Vaya tiempos, aquellos. Casi dos años me tiré en la lavandería del hospital, que, mejor no acordarse. Toda la semana me la pasaba metida en el sótano, rodeada de vapores y pompas; y por si estaba poco ligera de carnes, las pocas que tenía se me estaban poniendo medio sancochadas y pálidas, de tanto tenerlas al baño María; de manera que estaba pidiéndole a Dios que llegase el domingo para irme a ver a la hermana Águeda y salir a pasear con ella por la huerta del orfanato, donde me daba el sol y me oreaba un poco.
Me preguntaba sor Águeda que cómo iba entrando en el mundo, y yo pensaba para mí que buceando, tal era la humedad de la dichosa lavandería. Pero ella iba por otro sitio, del cual yo nada tenía qué contar. Alguna vez cazaba algo al vuelo en las conversaciones de las otras muchachas, cuando los lunes se contaban unas a otras sus escaramuzas del domingo, pero yo iba a lo mío. Trabajaba como una burra y caía en la cama por las noches cansada como para no enterarme más que entre sueños del trajín de las otras, de sus conversaciones a media voz con los guripas que alguna noche se arrimaban bajo la ventana. Pues, si ése era el mundo al que sor Águeda se refería, yo no estaba en él.
Una de las compañeras, que trabajaba en las cocinas, fue la que me sacó de la lavandería del hospital; aunque lo hizo más mirando por su beneficio que por el mío, porque luego me di cuenta de que, cuando me engatusaba diciéndome que en la ebanistería donde trabajaba su marido necesitaban pulimentadoras que ganaban buen sueldo, lo que en realidad andaba buscando era una tonta que ayudase a su madre en la casa, donde me propuso alojamiento, haciendo las hazanas y atendiendo a dos críos que eran como demonios, Dios me perdone, que salir de aquel purgatorio de nieblas calientes y meterme en su casa fue dar en un infierno de salivazos y puntapiés en las espinillas.
Ahora me da risa pensar en aquel tiempo, pero es porque ya está lejos y espero que no vuelva.
Me pusieron una cama turca al final del pasillo, guardada detrás de una cortina, y allí me acomodaba por la noche. Y desde mi rincón oía roncar a la abuela, que dormía en una cama mueble al fondo del comedor, porque era casa de sólo dos dormitorios y uno lo ocupaban los dos críos y el otro el matrimonio.
Era un látigo, la vieja. Lo que más me gustaba de ella era no verla, porque siempre tenía cosas que mandarme, como si toda su vida hubiera estado asistida de doncellas; de manera que yo fui allí criada todos los días del mes menos uno, que era cuando me consideraban pupila porque tenía que pagar el hospedaje.
La abuela contaba su vida como quien enseña un tesoro, presumiendo de ser madrileña de Lavapies, hija de un recaudador de impuestos con servidumbre y camisa de puño vuelto. Ella se había casado con un brigada herrador, y el destino del marido la había embarrancado en aquella ciudad tan poca cosa; pero no estaba quitado que el día menos pensado retornase de nuevo a su Madrid, a reanudar viejos tiempos de verbena, con música de organillo, mantón de Manila y vestidos de chulapa.
Hay que ver qué loca estaba, la tía, y el momio que la cayó conmigo, que se pasaba el día en el sillón de mimbre atusándose unos lunares peludos que le nacían en el mentón, grandes y frondosos como ballicos, siempre con la oreja pegada contra la radio y, eso sí, en cuanto tocaban un chotis se levantaba como si la hubieran puesto un cohete al culo y se liaba a dar saltitos por la casa, encogida de hombros y haciendo muecas como una garcilla con hipo.

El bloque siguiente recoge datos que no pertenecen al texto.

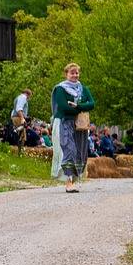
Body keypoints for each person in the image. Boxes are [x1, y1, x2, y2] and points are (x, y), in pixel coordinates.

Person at [49, 62, 95, 193]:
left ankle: (73, 179)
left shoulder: (83, 89)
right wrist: (79, 108)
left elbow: (92, 104)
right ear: (66, 74)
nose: (75, 75)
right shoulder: (60, 89)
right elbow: (63, 106)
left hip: (80, 126)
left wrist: (78, 107)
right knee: (69, 150)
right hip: (64, 122)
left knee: (80, 152)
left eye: (77, 72)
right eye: (72, 72)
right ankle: (68, 182)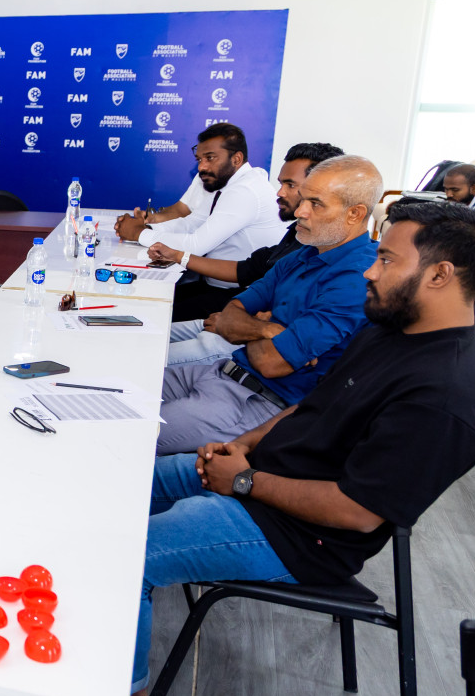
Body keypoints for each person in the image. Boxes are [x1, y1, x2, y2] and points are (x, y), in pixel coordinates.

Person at [131, 199, 475, 696]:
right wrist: (248, 445)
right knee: (122, 485)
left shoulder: (448, 397)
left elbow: (357, 513)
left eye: (387, 260)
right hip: (258, 481)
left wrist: (246, 482)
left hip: (299, 536)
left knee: (132, 554)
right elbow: (311, 404)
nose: (370, 270)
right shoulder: (389, 330)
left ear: (440, 274)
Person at [155, 155, 382, 455]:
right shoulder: (303, 253)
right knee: (122, 388)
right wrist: (271, 330)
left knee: (122, 434)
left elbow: (270, 362)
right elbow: (231, 312)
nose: (300, 211)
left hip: (254, 403)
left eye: (315, 204)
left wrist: (251, 329)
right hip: (221, 372)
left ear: (355, 214)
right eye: (302, 199)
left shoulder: (358, 277)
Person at [157, 142, 344, 366]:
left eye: (290, 185)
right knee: (148, 331)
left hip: (243, 342)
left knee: (143, 357)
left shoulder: (338, 260)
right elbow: (248, 273)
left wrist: (242, 324)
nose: (279, 192)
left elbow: (296, 341)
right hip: (230, 323)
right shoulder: (297, 235)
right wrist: (178, 256)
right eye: (281, 183)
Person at [116, 123, 287, 321]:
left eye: (210, 158)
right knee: (145, 304)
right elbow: (192, 222)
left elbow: (196, 246)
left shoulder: (245, 190)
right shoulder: (230, 183)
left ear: (237, 159)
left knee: (150, 317)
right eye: (199, 159)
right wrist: (146, 227)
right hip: (214, 286)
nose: (201, 167)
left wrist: (138, 234)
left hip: (240, 298)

Que no lo podía remediar, decía, que ella en oyendo un chotis tenía que echarse al ruedo y no parar. Mira, qué lástima, ya se podía haber rayado un día el disco y que hubiera reventado como un triquitraque, la tía moñuda aquella, que es que me traía como un dominguillo.

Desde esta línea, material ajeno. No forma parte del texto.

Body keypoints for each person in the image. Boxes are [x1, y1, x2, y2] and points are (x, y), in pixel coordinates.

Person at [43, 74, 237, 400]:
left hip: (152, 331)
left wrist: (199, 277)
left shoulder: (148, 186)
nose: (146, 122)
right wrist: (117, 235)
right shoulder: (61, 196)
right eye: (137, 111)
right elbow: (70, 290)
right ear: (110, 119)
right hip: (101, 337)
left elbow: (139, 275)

Yo, al principio, cuando la veía bailar, con ochenta cuaresmas al hombro, me tenía que meter detrás de la cortinilla, porque me dominaba la risa; hasta que, un día, en ese trance, se asomó y me vio, la tía bruja. Se ofendió una barbaridad, la doña hipo, y me puso de hoja perejil. Que de qué me reía yo, me dijo; que si no me había visto nunca en el espejo la pinta de galga corita que tenía. Todo lo que la dio la gana, me llamó.